Healey received a Mention in Despatches, announced in the Operational Honours and Awards list of 24 September 2010. This was for his outstanding leadership during one particular ambush during his first Afghan tour. While his unit were providing protection for a team clearing IEDs from a road, they came under significant enemy attack pinning some of his men down. He drew enemy fire three times in order to expose their positions, so that his unit could return accurate fire.

On his first tour of Afghanistan, Healey was a lieutenant, serving as platoon commander of the battalion's B Company. He was promoted to captain following the tour. Speaking in 2010, he stated he wanted a full career in the Army, intending to stay for at least 12 years. He continued to play football, occasionally turning out for the full army team.
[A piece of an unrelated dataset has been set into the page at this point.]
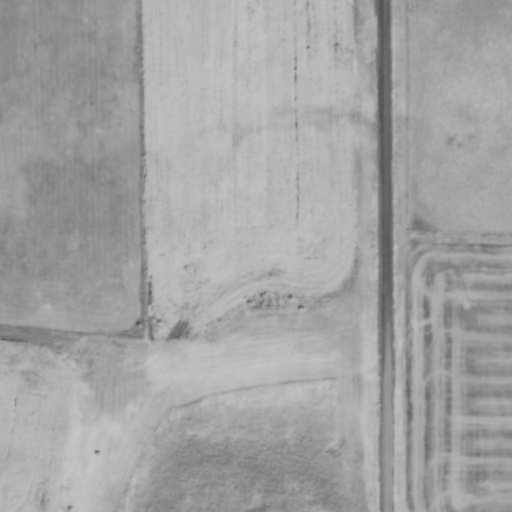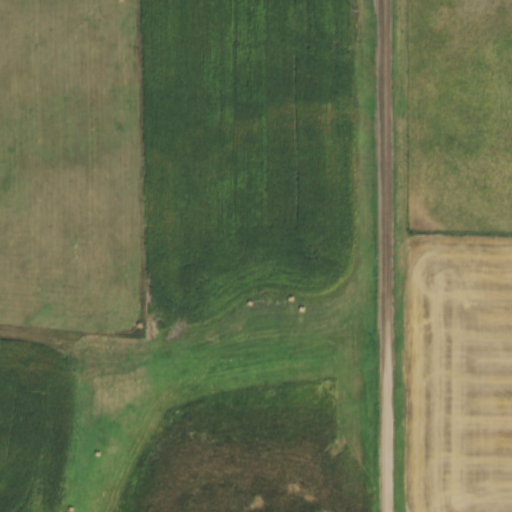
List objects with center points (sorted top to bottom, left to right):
road: (385, 50)
building: (13, 193)
road: (387, 305)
In Summer 2010, he joined the Swansea-based Welsh Football League Division One team Garden Village.

In February 2011 Healey trained with the battalion in Sennybridge Training Area in preparation for their tour to Kenya on exercise Askari Thunder. The 1st Battalion redeployed to Afghanistan in early March 2012 on OP Herrick 16, and it was during this mobilisation that Healey was killed.

==Death==
Healey was on patrol in the Nahri Saraj District of Helmand province, Afghanistan, when his vehicle was blown up by an improvised explosive device. He was given first aid on scene, before being flown to the military hospital at Camp Bastion where he was confirmed dead on arrival. He died 78 days into the tour having arrived in the country on 9 March 2012 as part of 12 Mechanised Brigade on OP Herrick 16.

Before his death he was in command of the 1st Battalion Royal Welsh reconnaissance platoon where he was responsible for Checkpoint Langar as part of Combined Force Burma within the Nahri Saraj District near Gereshk. He was the 415th member of the British Armed Forces to be killed since operations commenced in October 2001.

His funeral service, with full military honours, was held on 15 June at St Cadoc's Roman Catholic Church, Llanrumney.